▸ DATASET CONTENT:

Segment Open

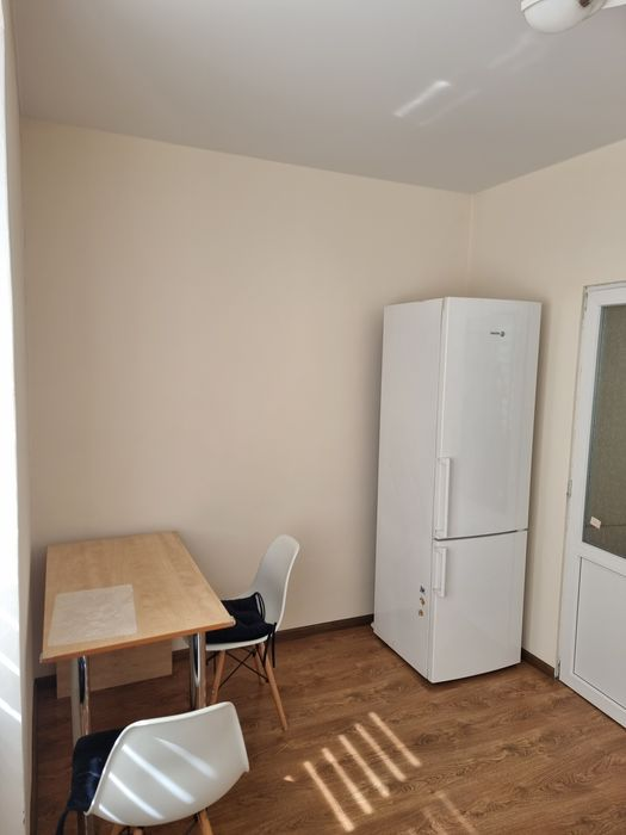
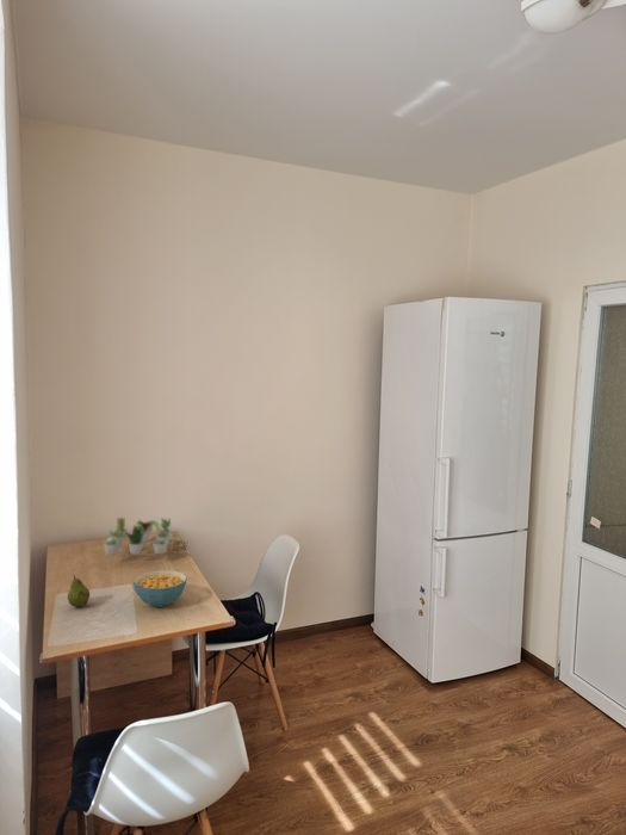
+ fruit [67,574,91,608]
+ succulent plant [104,517,188,556]
+ cereal bowl [132,569,188,608]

Segment Closed

▸ AIM OF THE EXERCISE: Repeat the lines above precisely and skip every picture.

▸ THE COMPLETED TASK:
+ fruit [67,574,91,608]
+ succulent plant [104,517,188,556]
+ cereal bowl [132,569,188,608]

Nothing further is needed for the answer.